Now, there’s a whole lot of stuff still not done. Traefik decided it lost all certificates, probably because of storage issues, but it happily recreates them.
But I managed to bring up this blog, and that’s something. The rest is just work and replication, which I’ll probably not do as my other node will be up some time tomorrow.

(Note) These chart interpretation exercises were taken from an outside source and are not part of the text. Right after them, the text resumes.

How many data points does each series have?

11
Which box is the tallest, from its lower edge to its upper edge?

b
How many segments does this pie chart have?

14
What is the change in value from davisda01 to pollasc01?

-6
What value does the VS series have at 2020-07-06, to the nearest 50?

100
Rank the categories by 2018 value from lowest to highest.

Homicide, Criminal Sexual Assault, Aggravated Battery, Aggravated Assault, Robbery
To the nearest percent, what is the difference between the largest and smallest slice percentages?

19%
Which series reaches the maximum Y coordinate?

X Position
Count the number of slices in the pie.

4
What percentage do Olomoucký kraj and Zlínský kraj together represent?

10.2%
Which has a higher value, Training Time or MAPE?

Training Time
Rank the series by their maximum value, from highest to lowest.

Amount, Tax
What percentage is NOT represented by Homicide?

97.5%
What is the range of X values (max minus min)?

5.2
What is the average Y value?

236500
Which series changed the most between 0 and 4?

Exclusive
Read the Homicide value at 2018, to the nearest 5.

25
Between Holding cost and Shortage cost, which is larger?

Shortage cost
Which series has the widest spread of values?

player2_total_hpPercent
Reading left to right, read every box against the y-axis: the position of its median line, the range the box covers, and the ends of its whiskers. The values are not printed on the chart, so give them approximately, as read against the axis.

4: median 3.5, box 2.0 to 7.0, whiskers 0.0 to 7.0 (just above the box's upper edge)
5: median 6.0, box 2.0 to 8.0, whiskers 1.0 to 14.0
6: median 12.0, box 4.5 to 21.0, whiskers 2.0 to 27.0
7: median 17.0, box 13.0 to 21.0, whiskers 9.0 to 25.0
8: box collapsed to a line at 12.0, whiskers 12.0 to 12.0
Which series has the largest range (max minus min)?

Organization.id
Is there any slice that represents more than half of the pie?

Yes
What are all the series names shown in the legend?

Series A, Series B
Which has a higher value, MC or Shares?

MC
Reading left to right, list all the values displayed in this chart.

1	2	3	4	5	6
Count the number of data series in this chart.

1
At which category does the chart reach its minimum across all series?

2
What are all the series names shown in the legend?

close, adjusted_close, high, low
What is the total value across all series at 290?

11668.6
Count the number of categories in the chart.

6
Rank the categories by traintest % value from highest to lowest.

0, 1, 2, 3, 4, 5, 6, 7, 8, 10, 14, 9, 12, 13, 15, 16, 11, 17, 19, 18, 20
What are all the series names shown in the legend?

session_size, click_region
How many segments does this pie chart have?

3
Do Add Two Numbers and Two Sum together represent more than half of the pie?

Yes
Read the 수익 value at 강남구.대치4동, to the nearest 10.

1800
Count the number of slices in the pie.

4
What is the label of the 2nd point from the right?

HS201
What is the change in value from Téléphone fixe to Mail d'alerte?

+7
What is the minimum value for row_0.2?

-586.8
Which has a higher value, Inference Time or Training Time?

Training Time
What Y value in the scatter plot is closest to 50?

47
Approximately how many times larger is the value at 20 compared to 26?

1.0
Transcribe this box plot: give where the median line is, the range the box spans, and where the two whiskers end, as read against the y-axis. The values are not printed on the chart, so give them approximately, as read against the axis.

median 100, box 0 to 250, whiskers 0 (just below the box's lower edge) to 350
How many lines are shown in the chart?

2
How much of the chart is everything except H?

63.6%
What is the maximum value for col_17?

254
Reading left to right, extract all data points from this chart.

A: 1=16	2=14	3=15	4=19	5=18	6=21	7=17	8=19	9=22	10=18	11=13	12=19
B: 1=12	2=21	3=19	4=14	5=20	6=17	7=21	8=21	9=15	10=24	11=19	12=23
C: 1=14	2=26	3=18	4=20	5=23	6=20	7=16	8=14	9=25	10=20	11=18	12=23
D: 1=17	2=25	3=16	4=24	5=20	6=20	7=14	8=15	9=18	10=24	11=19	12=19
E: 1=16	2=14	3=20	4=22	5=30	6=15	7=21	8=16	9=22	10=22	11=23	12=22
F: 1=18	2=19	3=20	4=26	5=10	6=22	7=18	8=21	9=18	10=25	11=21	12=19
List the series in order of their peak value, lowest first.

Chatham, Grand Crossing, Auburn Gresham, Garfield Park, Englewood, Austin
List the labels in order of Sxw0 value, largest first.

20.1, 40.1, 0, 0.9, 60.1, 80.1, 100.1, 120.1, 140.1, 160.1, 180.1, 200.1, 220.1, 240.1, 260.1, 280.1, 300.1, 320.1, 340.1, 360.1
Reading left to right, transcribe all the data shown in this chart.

Careful planning, better naming of things, maybe renaming my node and the file systems matching would probably make this more trivial.
I did, however, achieve my goal: Verify that I can bring up stuff from my backup. The rest of it is just work, which I’ll probably leave out of it this time!